The 23rd Division infantry and engineers spent the night consolidating the Le Sars defences and preparing for the attack with the Canadians, which had been postponed to 8 October. Two battalions formed carrying parties and two more cleared out 26th Avenue, the only communication trench in the area. The delayed 69th Brigade attack on Flers Trench and Flers Support to the north of the village was prepared overnight. To meet the attack of the 2nd Canadian Division and to capture a quarry behind the German trenches, two companies of the 8th York and Lancaster Regiment (8th York and Lancs), which had been attached to the 69th Brigade, took over on the divisional left flank during the night. Each company had a Stokes mortar and the Flers trenches were bombarded all night by the 23rd Division artillery. The Canadian attack on Regina trench began at 4:50 a.m. and the York and Lancs companies began to bomb along the trenches as soon as the barrage lifted. The attack succeeded swiftly, fifty prisoners and three machine-guns were captured, touch was gained with the Canadians and the quarry reconnoitred. It was found to be overlooked from German positions so a post was dug nearby in sheltered ground to overlook the area. A German counter-attack forced back the Canadians, leaving the 23rd Division flank open but no attack followed.

==Aftermath==

===Analysis===
The high winds and the lack of observation in the preceding days due to rain, reduced the accuracy of the British artillery and the presence of German aircraft, which correspondingly increased the accuracy of German defensive barrages, contributed to the failure of the infantry to reach their objectives, except at Le Sars and beyond Gueudecourt. The 47th Division attack on the Butte de Warlencourt succeeded on the right flank but failed to capture the butte, which was on the left flank. The 23rd Division had captured all its objectives and credited the artillery support for the success of the attacks, along with the efforts of the troops on the lines of communication, who from 2 to 8 October endured constant shelling. Telephone lines were frequently cut by the German artillery-fire but the brigade headquarters were rarely out of touch with the battalions for many minutes.
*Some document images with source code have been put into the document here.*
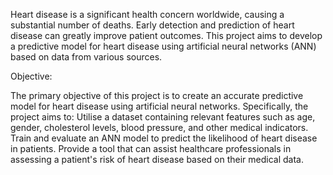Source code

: Heart disease is a significant health concern worldwide, causing a substantial number of deaths. Early detection and prediction of heart disease can greatly improve patient outcomes. This project aims to develop a predictive model for heart disease using artificial neural networks (ANN) based on data from various sources.


 Objective:

The primary objective of this project is to create an accurate predictive model for heart disease using artificial neural networks. Specifically, the project aims to:
Utilise a dataset containing relevant features such as age, gender, cholesterol levels, blood pressure, and other medical indicators.
Train and evaluate an ANN model to predict the likelihood of heart disease in patients.
Provide a tool that can assist healthcare professionals in assessing a patient's risk of heart disease based on their medical data.
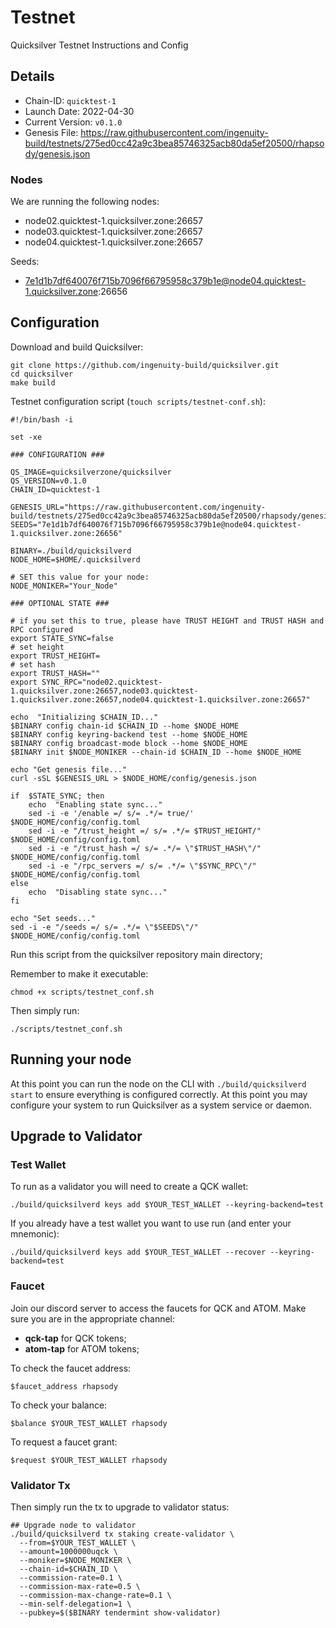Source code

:# Testnet
Quicksilver Testnet Instructions and Config

## Details

 - Chain-ID: `quicktest-1`
 - Launch Date: 2022-04-30
 - Current Version: `v0.1.0`
 - Genesis File: https://raw.githubusercontent.com/ingenuity-build/testnets/275ed0cc42a9c3bea85746325acb80da5ef20500/rhapsody/genesis.json

### Nodes
We are running the following nodes:

 - node02.quicktest-1.quicksilver.zone:26657
 - node03.quicktest-1.quicksilver.zone:26657
 - node04.quicktest-1.quicksilver.zone:26657

Seeds:

 - 7e1d1b7df640076f715b7096f66795958c379b1e@node04.quicktest-1.quicksilver.zone:26656

## Configuration

Download and build Quicksilver:

    git clone https://github.com/ingenuity-build/quicksilver.git
    cd quicksilver
    make build

Testnet configuration script (`touch scripts/testnet-conf.sh`):

    #!/bin/bash -i
    
    set -xe
    
    ### CONFIGURATION ###
    
    QS_IMAGE=quicksilverzone/quicksilver
    QS_VERSION=v0.1.0
    CHAIN_ID=quicktest-1
    
    GENESIS_URL="https://raw.githubusercontent.com/ingenuity-build/testnets/275ed0cc42a9c3bea85746325acb80da5ef20500/rhapsody/genesis.json"
    SEEDS="7e1d1b7df640076f715b7096f66795958c379b1e@node04.quicktest-1.quicksilver.zone:26656"
    
    BINARY=./build/quicksilverd
    NODE_HOME=$HOME/.quicksilverd
    
    # SET this value for your node:
    NODE_MONIKER="Your_Node"
    
    ### OPTIONAL STATE ###
    
    # if you set this to true, please have TRUST HEIGHT and TRUST HASH and RPC configured
    export STATE_SYNC=false
    # set height
    export TRUST_HEIGHT=
    # set hash
    export TRUST_HASH=""
    export SYNC_RPC="node02.quicktest-1.quicksilver.zone:26657,node03.quicktest-1.quicksilver.zone:26657,node04.quicktest-1.quicksilver.zone:26657"
    
    echo  "Initializing $CHAIN_ID..."
    $BINARY config chain-id $CHAIN_ID --home $NODE_HOME
    $BINARY config keyring-backend test --home $NODE_HOME
    $BINARY config broadcast-mode block --home $NODE_HOME
    $BINARY init $NODE_MONIKER --chain-id $CHAIN_ID --home $NODE_HOME
    
    echo "Get genesis file..."
    curl -sSL $GENESIS_URL > $NODE_HOME/config/genesis.json
    
    if  $STATE_SYNC; then
        echo  "Enabling state sync..."
        sed -i -e '/enable =/ s/= .*/= true/'  $NODE_HOME/config/config.toml
        sed -i -e "/trust_height =/ s/= .*/= $TRUST_HEIGHT/"  $NODE_HOME/config/config.toml
        sed -i -e "/trust_hash =/ s/= .*/= \"$TRUST_HASH\"/"  $NODE_HOME/config/config.toml
        sed -i -e "/rpc_servers =/ s/= .*/= \"$SYNC_RPC\"/"  $NODE_HOME/config/config.toml
    else
        echo  "Disabling state sync..."
    fi
    
    echo "Set seeds..."
    sed -i -e "/seeds =/ s/= .*/= \"$SEEDS\"/"  $NODE_HOME/config/config.toml

Run this script from the quicksilver repository main directory;

Remember to make it executable:

    chmod +x scripts/testnet_conf.sh

Then simply run:

    ./scripts/testnet_conf.sh

## Running your node
At this point you can run the node on the CLI with `./build/quicksilverd start` to ensure everything is configured correctly. At this point you may configure your system to run Quicksilver as a system service or daemon.

## Upgrade to Validator

### Test Wallet
To run as a validator you will need to create a QCK wallet:

    ./build/quicksilverd keys add $YOUR_TEST_WALLET --keyring-backend=test

If you already have a test wallet you want to use run (and enter your mnemonic):

    ./build/quicksilverd keys add $YOUR_TEST_WALLET --recover --keyring-backend=test

### Faucet

Join our discord server to access the faucets for QCK and ATOM. Make sure you are in the appropriate channel:

 - **qck-tap** for QCK tokens;
 - **atom-tap** for ATOM tokens;

To check the faucet address:

    $faucet_address rhapsody

To check your balance:

    $balance $YOUR_TEST_WALLET rhapsody

To request a faucet grant:

    $request $YOUR_TEST_WALLET rhapsody

### Validator Tx

Then simply run the tx to upgrade to validator status:

    ## Upgrade node to validator
    ./build/quicksilverd tx staking create-validator \
      --from=$YOUR_TEST_WALLET \
      --amount=1000000uqck \
      --moniker=$NODE_MONIKER \
      --chain-id=$CHAIN_ID \
      --commission-rate=0.1 \
      --commission-max-rate=0.5 \
      --commission-max-change-rate=0.1 \
      --min-self-delegation=1 \
      --pubkey=$($BINARY tendermint show-validator)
Runners from battalion headquarters to the front, crossed ground under severe bombardment yet rarely delivered messages late. The initiative of the battalion commanders and the co-ordination of units, so that the 13th DLI immediately reinforced the Green Howards and the discretion of the 12th DLI in waiting at the tangle were commended.

===Casualties===
The 23rd Division suffered 627 or 737 casualties according to either the divisional or the 68th Brigade records; the division took 528 prisoners.

===Subsequent operations===
After the capture of Le Sars, the crest of the rise to the east, over which the spires of Bapaume could be glimpsed in clear weather, became the limit of the British advance. During the winter of 1916–1917, was the worst for fifty years, the area was considered by the troops of the I Anzac Corps to be the foulest sector of the Somme front. The village was lost on 25 March 1918 during Operation Michael. Le Sars was recaptured for the last time on 25 August by the 21st Division, during the Second Battle of Bapaume (21 August – 1 September).